Task directions ▸
Can you rename every "Person at" to "Subject at" in the records below and write them out again with nothing else changed? Leave the pictures out of your answer.

Images with bounding boxes
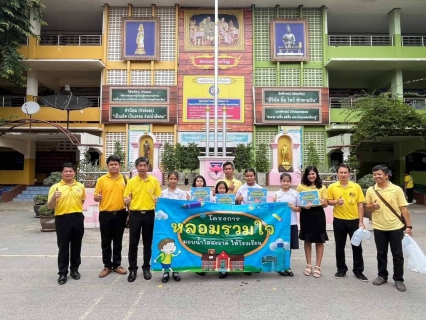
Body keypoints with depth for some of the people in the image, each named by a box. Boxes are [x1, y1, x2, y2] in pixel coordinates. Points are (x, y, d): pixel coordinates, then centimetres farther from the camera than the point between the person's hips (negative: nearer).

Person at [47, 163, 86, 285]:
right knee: (63, 247, 4)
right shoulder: (55, 187, -3)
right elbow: (50, 206, -6)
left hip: (77, 218, 3)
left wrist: (76, 209, 12)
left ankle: (74, 269, 26)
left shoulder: (80, 186, 6)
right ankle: (62, 273, 15)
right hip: (62, 219, -2)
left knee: (76, 246, 11)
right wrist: (54, 197, -24)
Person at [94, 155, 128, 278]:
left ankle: (117, 265, 23)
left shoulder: (125, 179, 3)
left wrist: (129, 213, 1)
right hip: (105, 214, -1)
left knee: (118, 241, 10)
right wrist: (97, 197, -22)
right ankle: (107, 266, 21)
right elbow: (96, 197, 3)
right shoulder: (101, 180, -1)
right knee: (106, 242, 8)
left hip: (120, 214, 1)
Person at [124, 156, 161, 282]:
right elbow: (126, 198, 3)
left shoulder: (154, 181, 2)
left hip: (149, 214, 0)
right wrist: (127, 200, -19)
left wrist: (157, 200, -17)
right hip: (135, 214, 0)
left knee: (148, 242, 9)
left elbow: (159, 198, 4)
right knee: (133, 242, 4)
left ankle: (146, 268, 23)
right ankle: (132, 269, 17)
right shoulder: (131, 181, 2)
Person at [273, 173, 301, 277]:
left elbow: (300, 209, 7)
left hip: (292, 223, 1)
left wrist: (293, 207, -12)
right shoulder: (276, 194, 1)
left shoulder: (295, 193, 3)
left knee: (289, 245, 10)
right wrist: (273, 203, -15)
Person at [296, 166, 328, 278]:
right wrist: (302, 206, -18)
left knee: (319, 241, 3)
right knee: (307, 240, 9)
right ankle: (308, 265, 22)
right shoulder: (301, 186, 2)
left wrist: (323, 203, -18)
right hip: (306, 215, 0)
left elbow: (325, 204, 5)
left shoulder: (322, 187, 5)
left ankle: (318, 267, 14)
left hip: (318, 215, 1)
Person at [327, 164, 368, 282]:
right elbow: (328, 201, 6)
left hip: (354, 220, 0)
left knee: (357, 246, 8)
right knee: (340, 246, 10)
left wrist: (361, 222, -4)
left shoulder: (356, 186, -2)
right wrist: (336, 202, -16)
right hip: (339, 220, 0)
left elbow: (360, 205, 0)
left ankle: (358, 270, 23)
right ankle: (341, 269, 25)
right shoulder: (332, 187, -2)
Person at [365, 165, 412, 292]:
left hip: (396, 227, -2)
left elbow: (403, 208, -4)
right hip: (379, 228, 2)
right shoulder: (370, 190, 0)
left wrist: (408, 226, -6)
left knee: (397, 254, 7)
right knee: (381, 253, 12)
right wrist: (372, 206, -13)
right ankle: (382, 276, 27)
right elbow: (367, 206, 10)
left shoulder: (396, 189, -6)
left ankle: (399, 279, 21)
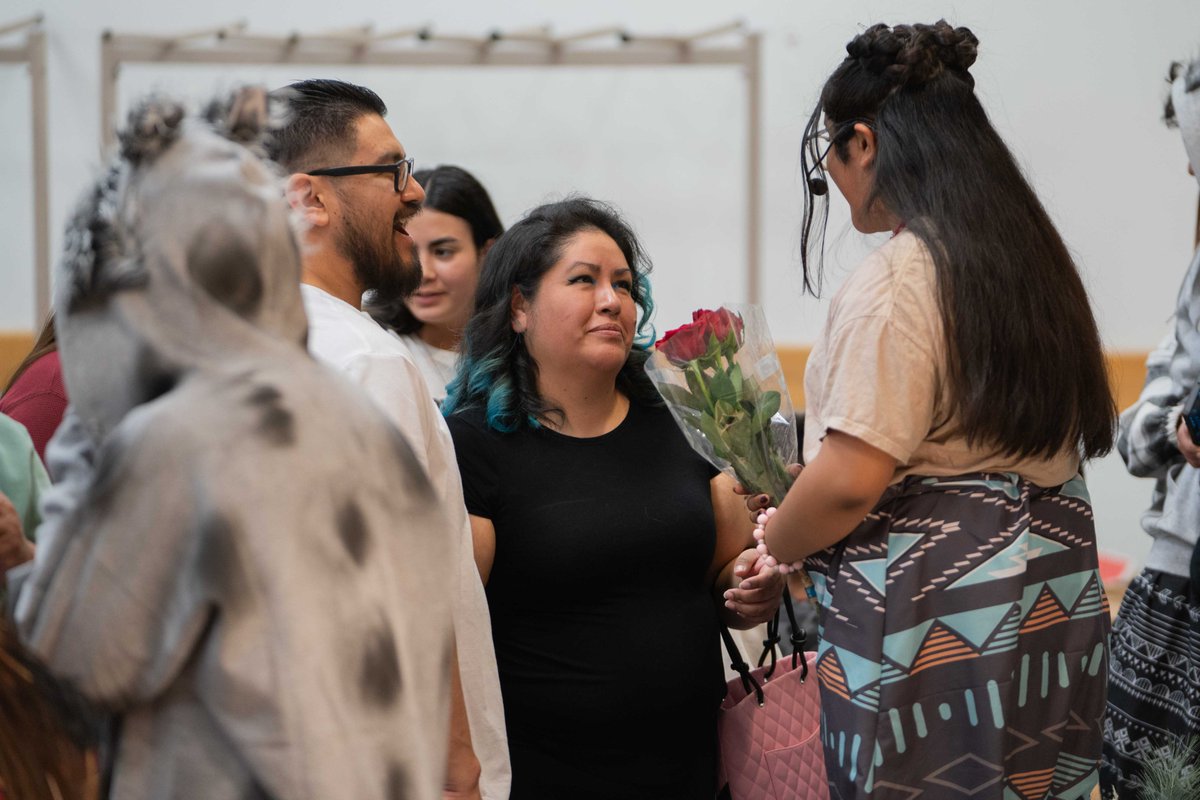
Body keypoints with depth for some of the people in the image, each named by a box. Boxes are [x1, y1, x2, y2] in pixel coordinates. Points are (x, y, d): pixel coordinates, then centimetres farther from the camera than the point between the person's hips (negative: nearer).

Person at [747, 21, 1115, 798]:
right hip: (1051, 600, 9)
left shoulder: (896, 282, -17)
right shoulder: (1034, 256, 11)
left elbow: (850, 480, -21)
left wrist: (768, 544, -3)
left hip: (933, 614, -9)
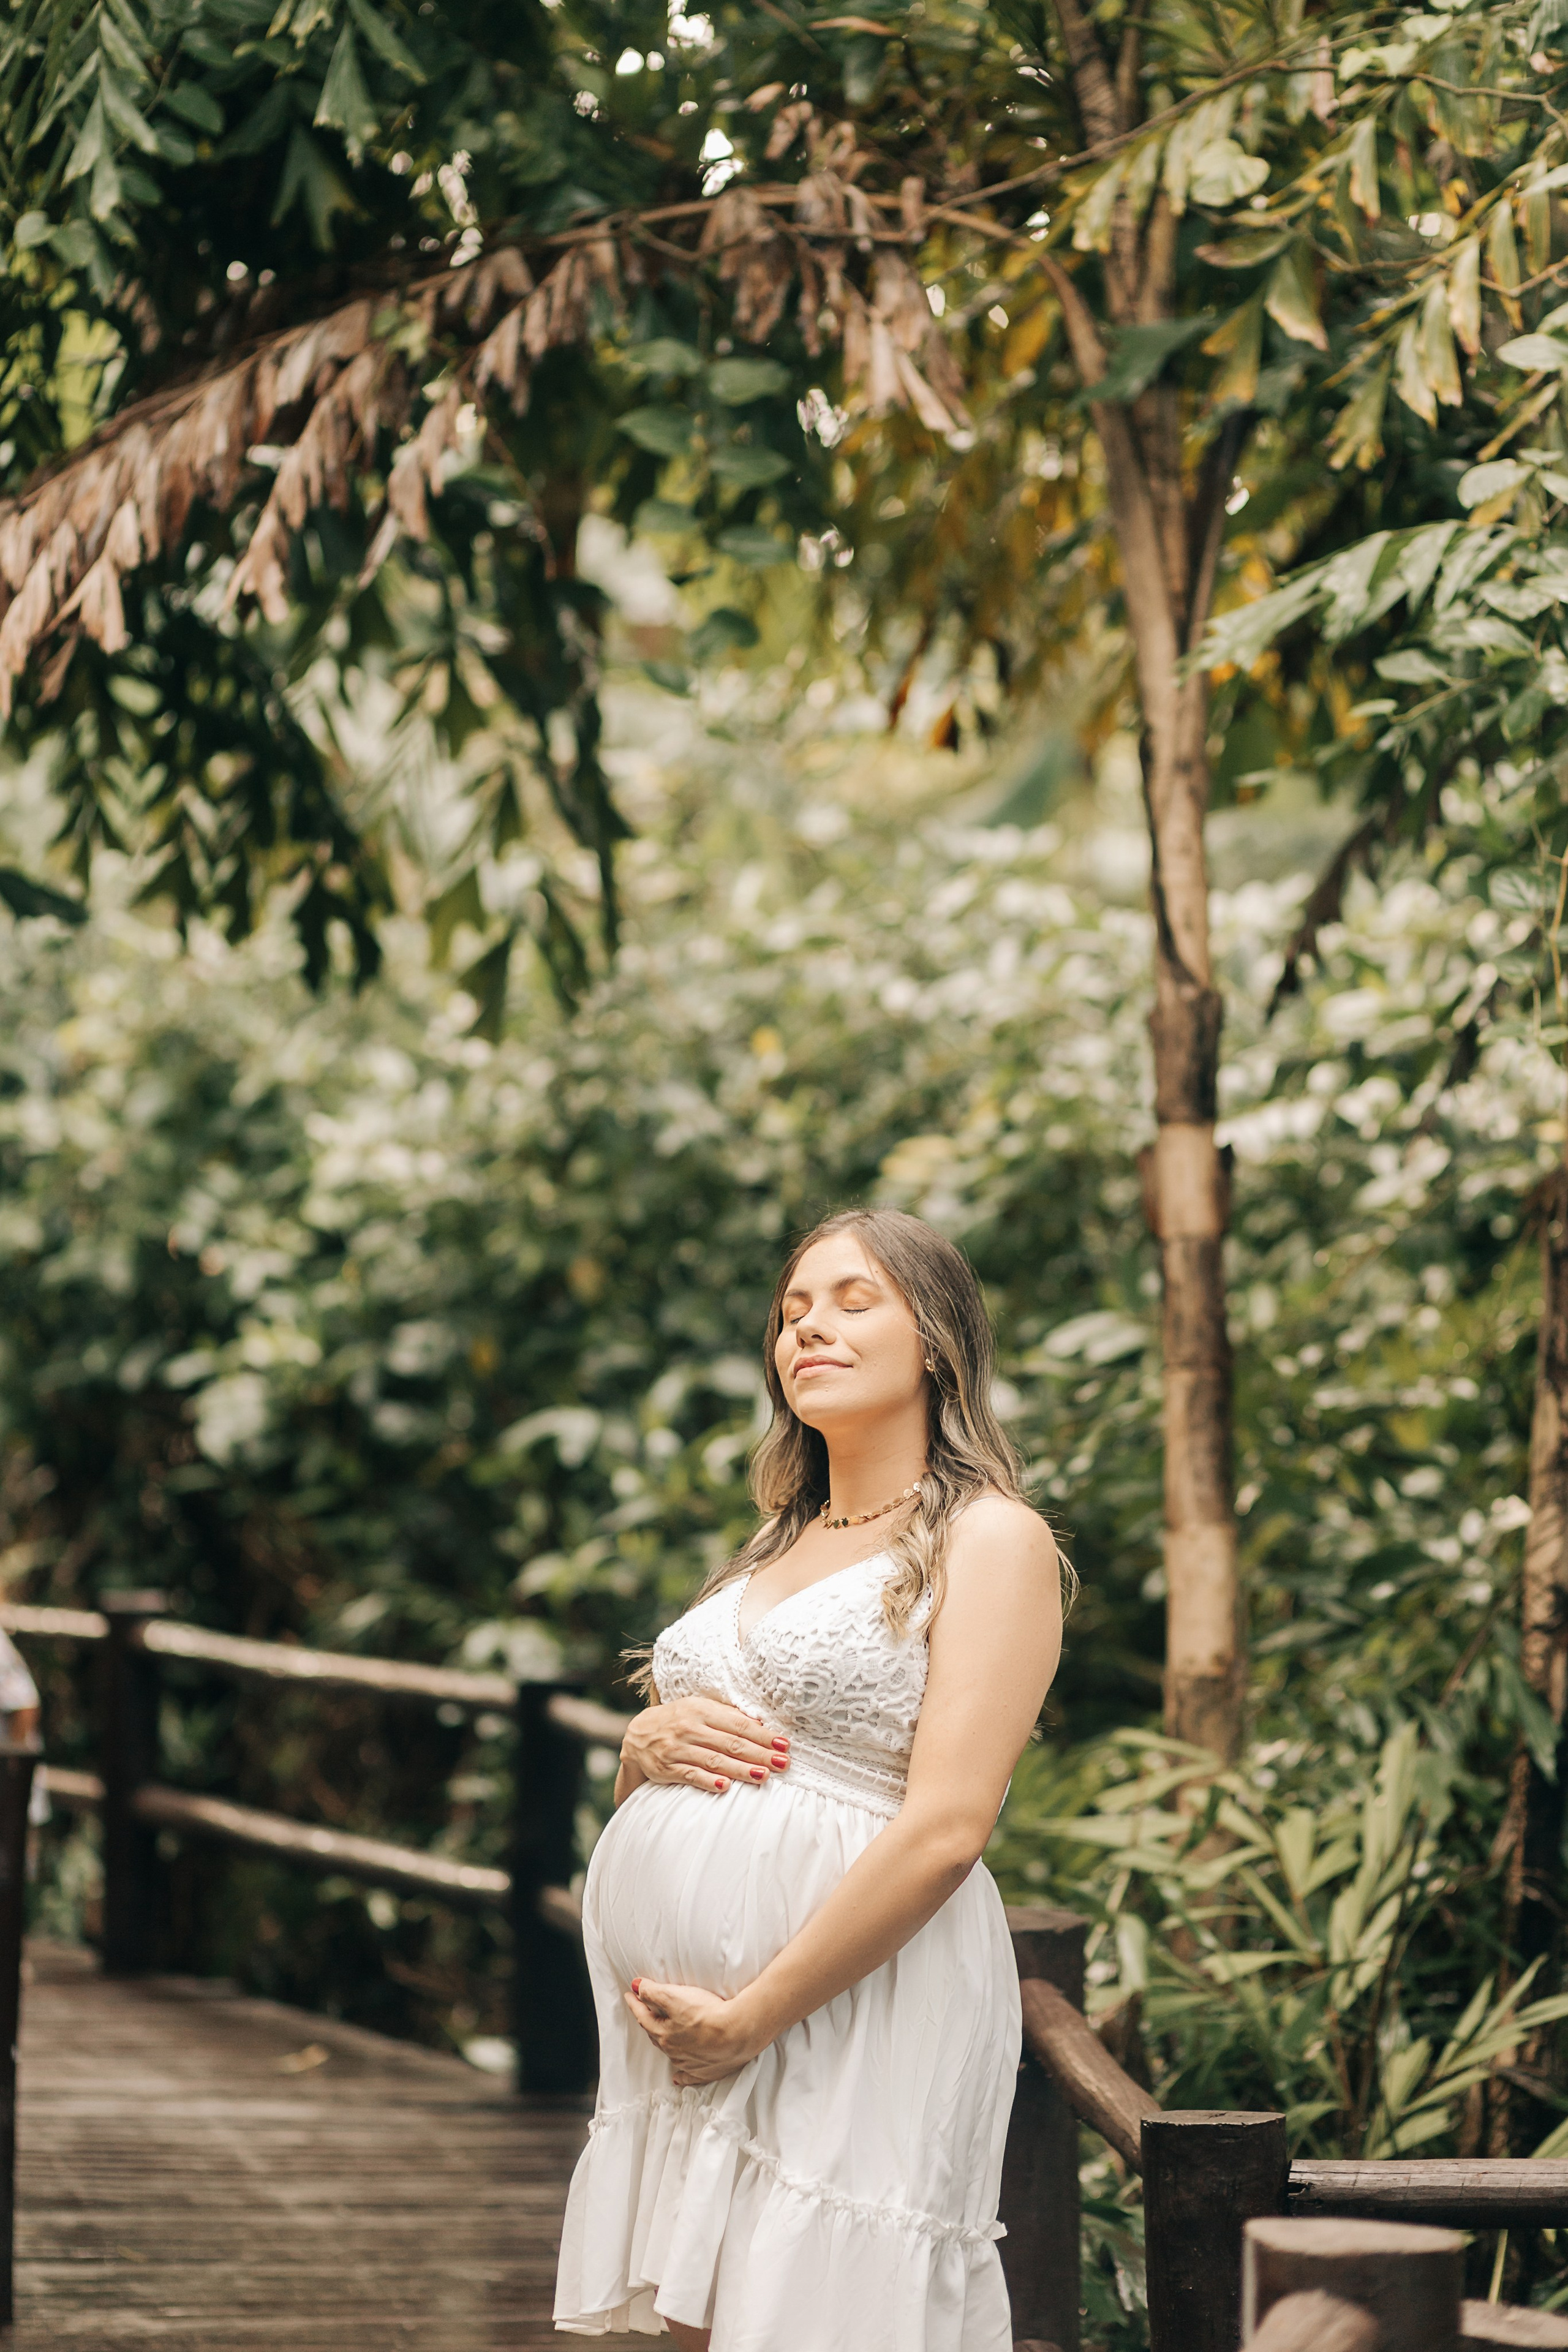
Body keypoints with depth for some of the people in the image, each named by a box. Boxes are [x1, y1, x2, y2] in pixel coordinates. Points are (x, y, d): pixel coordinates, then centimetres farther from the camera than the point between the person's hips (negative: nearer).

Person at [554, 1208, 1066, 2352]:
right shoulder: (773, 1551, 21)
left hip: (851, 2015, -7)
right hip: (677, 2020, 7)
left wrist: (750, 2018, -17)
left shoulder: (989, 1539, -3)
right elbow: (642, 1807, 26)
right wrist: (646, 1745, 1)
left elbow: (945, 1829, -14)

Task output ▸
Body keypoints with depth for some of the people in the image, each named by a box. Boxes are [x1, y1, x2, y2] in pixel coordinates. Points are (x, y, d): pixel coordinates, then centimetres farther from the camera than the point between the person's hips (negative: nearer).

Subject at [47, 163, 86, 285]:
right knee: (63, 247, 4)
right shoulder: (55, 187, -3)
right elbow: (50, 206, -6)
left hip: (77, 218, 3)
left wrist: (76, 209, 12)
left ankle: (74, 269, 26)
left shoulder: (80, 186, 6)
right ankle: (62, 273, 15)
right hip: (62, 219, -2)
left knee: (76, 246, 11)
right wrist: (54, 197, -24)
Subject at [94, 155, 128, 278]:
left ankle: (117, 265, 23)
left shoulder: (125, 179, 3)
left wrist: (129, 213, 1)
right hip: (105, 214, -1)
left knee: (118, 241, 10)
right wrist: (97, 197, -22)
right ankle: (107, 266, 21)
right elbow: (96, 197, 3)
right shoulder: (101, 180, -1)
right knee: (106, 242, 8)
left hip: (120, 214, 1)
Subject at [124, 156, 161, 282]:
right elbow: (126, 198, 3)
left shoulder: (154, 181, 2)
left hip: (149, 214, 0)
right wrist: (127, 200, -19)
left wrist: (157, 200, -17)
right hip: (135, 214, 0)
left knee: (148, 242, 9)
left elbow: (159, 198, 4)
right knee: (133, 242, 4)
left ankle: (146, 268, 23)
right ankle: (132, 269, 17)
right shoulder: (131, 181, 2)
Subject at [273, 173, 301, 277]:
left elbow: (300, 209, 7)
left hip: (292, 223, 1)
left wrist: (293, 207, -12)
right shoulder: (276, 194, 1)
left shoulder: (295, 193, 3)
left knee: (289, 245, 10)
right wrist: (273, 203, -15)
Subject at [296, 166, 328, 278]:
right wrist: (302, 206, -18)
left knee: (319, 241, 3)
right knee: (307, 240, 9)
right ankle: (308, 265, 22)
right shoulder: (301, 186, 2)
left wrist: (323, 203, -18)
right hip: (306, 215, 0)
left elbow: (325, 204, 5)
left shoulder: (322, 187, 5)
left ankle: (318, 267, 14)
left hip: (318, 215, 1)
Subject at [327, 164, 368, 282]:
right elbow: (328, 201, 6)
left hip: (354, 220, 0)
left knee: (357, 246, 8)
right knee: (340, 246, 10)
left wrist: (361, 222, -4)
left shoulder: (356, 186, -2)
right wrist: (336, 202, -16)
right hip: (339, 220, 0)
left elbow: (360, 205, 0)
left ankle: (358, 270, 23)
right ankle: (341, 269, 25)
right shoulder: (332, 187, -2)
Subject at [365, 165, 412, 292]:
left hip: (396, 227, -2)
left elbow: (403, 208, -4)
right hip: (379, 228, 2)
right shoulder: (370, 190, 0)
left wrist: (408, 226, -6)
left knee: (397, 254, 7)
right knee: (381, 253, 12)
right wrist: (372, 206, -13)
right ankle: (382, 276, 27)
right elbow: (367, 206, 10)
left shoulder: (396, 189, -6)
left ankle: (399, 279, 21)
Body keypoints with depth for some of the people in the image, each named by a box. Boxes are [x1, y1, x2, y2] in pixel coordinates. Points are (x, y, d): pixel coordinates, then centimetres farther from the camera than the point between the person's hips (negative: nearer).

Subject at [747, 21, 1115, 798]:
right hip: (1051, 600, 9)
left shoulder: (896, 282, -17)
right shoulder: (1034, 256, 11)
left elbow: (850, 480, -21)
left wrist: (768, 544, -3)
left hip: (933, 614, -9)
Body keypoints with depth for some of the people in the image, each named by a box. Boxes are [x1, y1, x2, y2] in pixel coordinates. Points are (x, y, d): pixel coordinates, then centimetres farther from the camera than the point between the person's hips (negative: nearer).

Subject at [554, 1208, 1066, 2352]:
right shoulder: (773, 1551, 21)
left hip: (851, 2015, -7)
right hip: (677, 2020, 7)
left wrist: (750, 2018, -17)
left shoulder: (989, 1539, -3)
right elbow: (642, 1807, 26)
right wrist: (646, 1745, 1)
left elbow: (945, 1829, -14)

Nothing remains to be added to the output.